La méchanceté de Maupassant se combine à la chaleur humaine de Renoir, et cette très belle chronique d'un dimanche d'été est aussi un conte inquiet, tendre et mélancolique, caustique et troublant.
Dans ce film, Renoir rend hommage à son père dans un certains nombre de scènes. Il recherche le frémissement de la lumière sur les vêtements, les effets d'ombre au travers des feuillages.

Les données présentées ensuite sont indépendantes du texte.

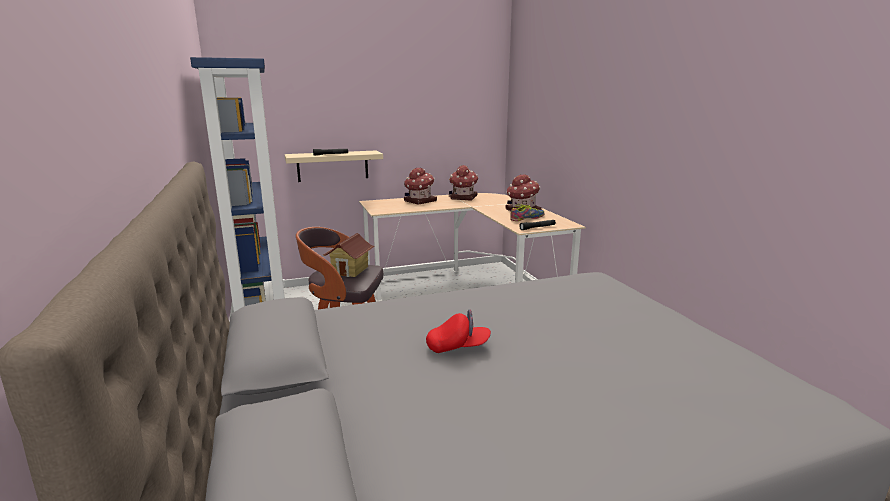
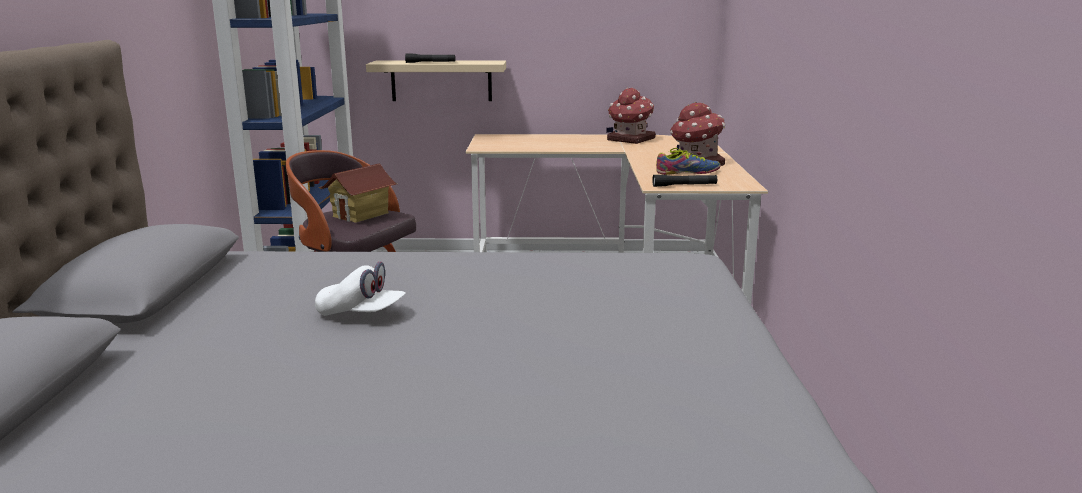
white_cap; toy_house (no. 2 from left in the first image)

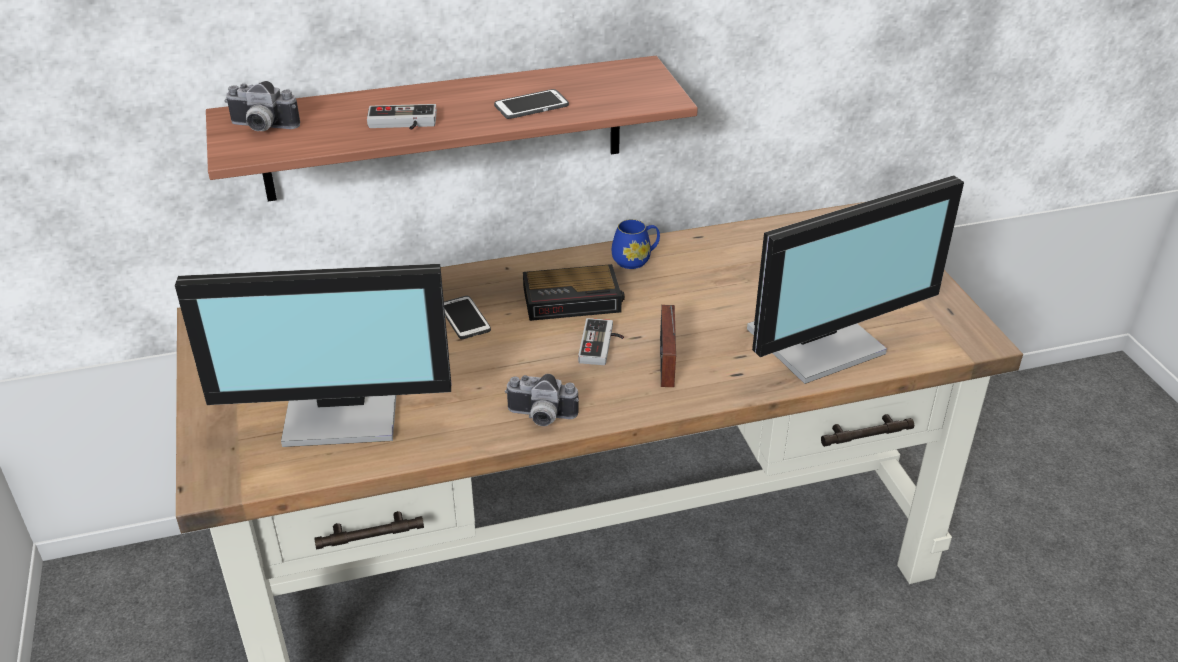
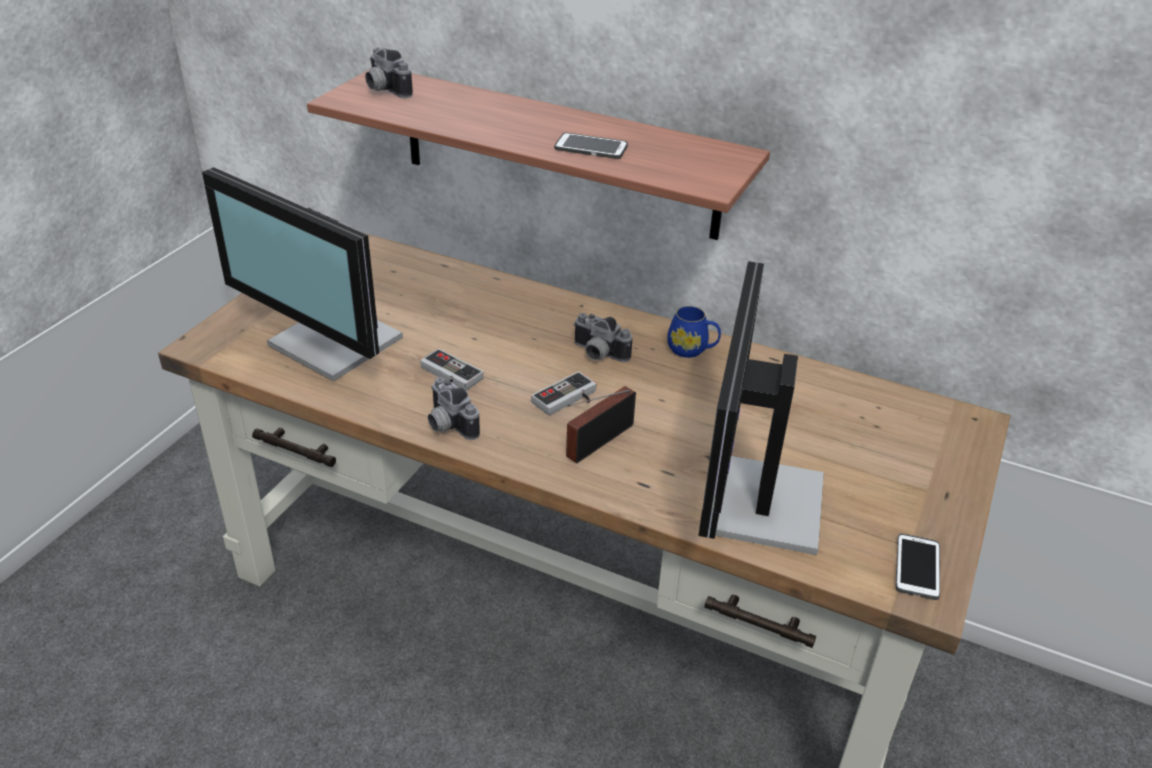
joypad (no. 1 from left); still_camera (no. 3 from left); monitor (no. 2 from left); telephone (no. 2 from left)

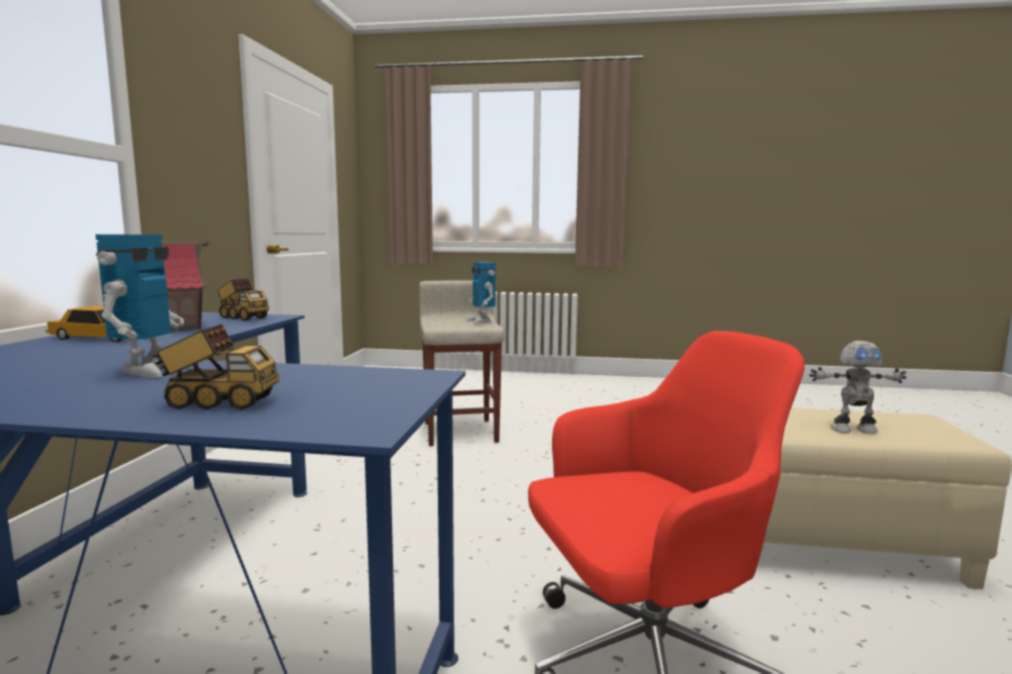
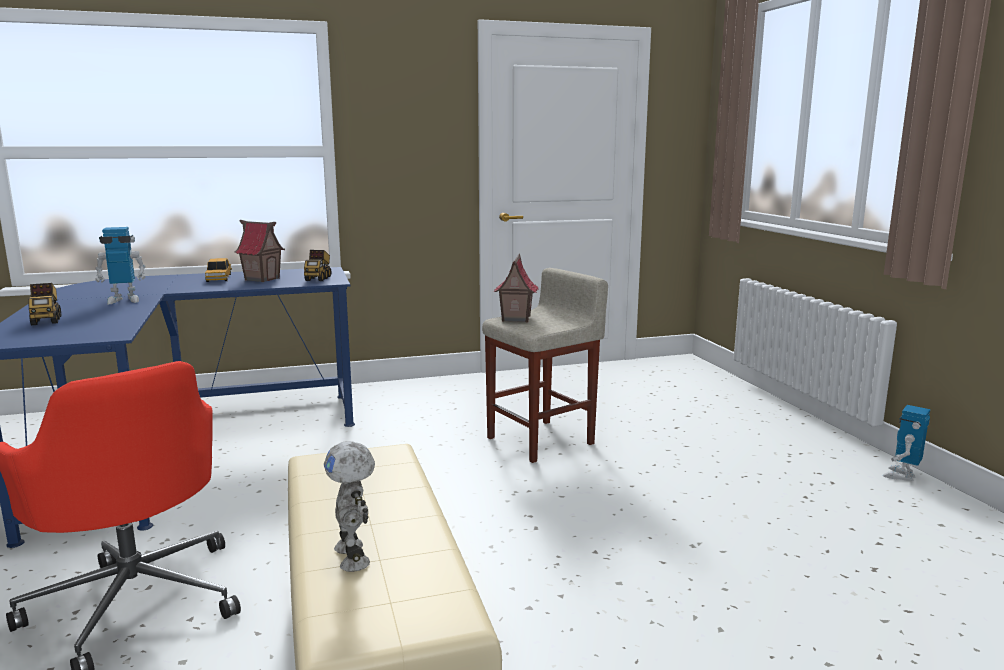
toy_house (no. 2 from left); model_robot (no. 3 from left)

Jean Renoir interprète lui-même le rôle du père Poulain, propriétaire de l'auberge fréquentée par les deux canotiers où la famille Dufour décide de déjeuner sur l'herbe. C'est un rôle accessoire, en soi inutile à la narration. Superflu dans le système des personnages, absent de la nouvelle de Maupassant, il se justifie dans le projet symbolique du film où il assure une fonction d'incitateur au plaisir. Sur le plan de la nourriture d'abord en proposant aux deux jeunes hommes "une omelette à l'estragon", puis sur le terrain érotique en les invitant à passer l'attaque "si j'étais à votre place j'sais bien c'que je ferais", non sans avoir vanté les charmes de la mère précisément pour leur opulence : " la p'tite ! J'l'ai pas regardée ! Elle est trop maigre. La mère ! Parlez-moi d'un morceau !". Une profession de foi sensualiste où se mêlent tous les plaisirs de la chair, pourvu qu'elle soit abondante. Ainsi le personnage semble disparaître derrière l'auteur, ou celui-ci se dissimuler derrière celui-là.
Critiques
Pour André Bazin, « La scène d'amour dans l'île est l'un des moments les plus atroces et les plus beaux du cinéma universel ». Scène qui fait écrire à Jean-Bertrand Pontalis : « Sylvia Bataille dans Partie de campagne de Renoir : la balançoire et surtout, merveille des merveilles, la scène où elle s'abandonne, couchée dans l'herbe, à ce qui soudain lui arrive, la surprend, l'envahit : ce plaisir qui n'a pas de nom. »
Distribution
- Sylvia Bataille : Henriette Dufour
- Georges Darnoux : Henri
- Jacques Brunius : Rodolphe
- Jane Marken : Mme Juliette Dufour, la mère
- André Gabriello : M. Cyprien Dufour, le père
- Jean Renoir : le père Poulain, l'aubergiste
- Paul Temps : Anatole
- Gabrielle Fontan : la grand-mère
- Marguerite Renoir : la servante
- Alain Renoir : le garçon qui pêche
- Jacques Becker : un étudiant séminariste
- Georges Bataille : un étudiant séminariste
- Pierre Lestringuez : le vieux prêtre
Fiche technique
- Réalisation : Jean Renoir
- Assistants de réalisation : Jacques Brunius, Jacques Becker, Yves Allégret, Henri Cartier-Bresson, Claude Heymann, Luchino Visconti
- Scénario et dialogues : Jean Renoir, d'après Une partie de campagne, nouvelle de Guy de Maupassant.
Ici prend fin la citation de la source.